## [Data]
○ ○ ○ ○ ○

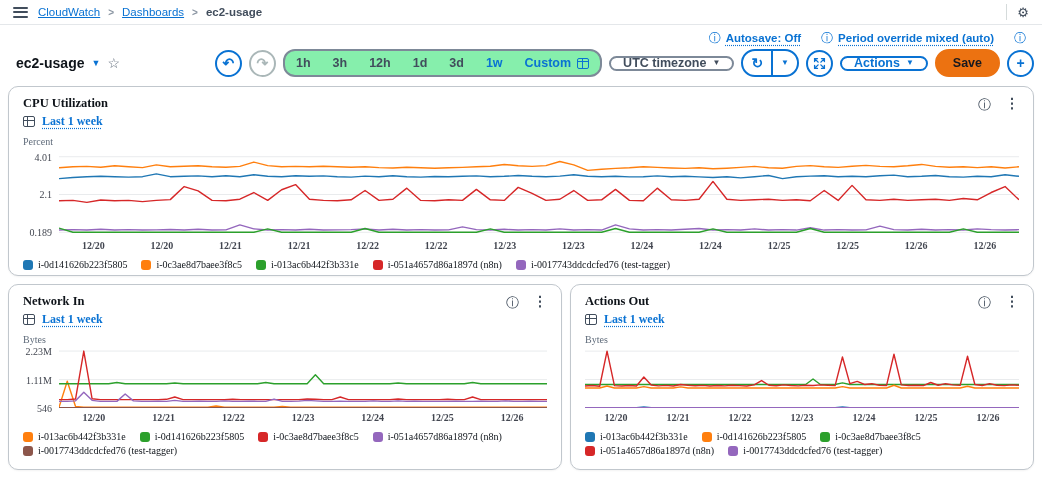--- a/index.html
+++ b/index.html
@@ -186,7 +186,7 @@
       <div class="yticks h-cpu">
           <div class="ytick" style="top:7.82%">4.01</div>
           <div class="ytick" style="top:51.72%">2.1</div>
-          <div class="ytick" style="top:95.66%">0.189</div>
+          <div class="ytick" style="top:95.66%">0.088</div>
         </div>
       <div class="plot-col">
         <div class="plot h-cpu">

○ ○ ○ ○ ○

## [What to do]
Although the records above include pictures, the copy must contain only their exact text.

## [Written solution]
--- a/index.html
+++ b/index.html
@@ -186,7 +186,7 @@
       <div class="yticks h-cpu">
           <div class="ytick" style="top:7.82%">4.01</div>
           <div class="ytick" style="top:51.72%">2.1</div>
-          <div class="ytick" style="top:95.66%">0.189</div>
+          <div class="ytick" style="top:95.66%">0.088</div>
         </div>
       <div class="plot-col">
         <div class="plot h-cpu">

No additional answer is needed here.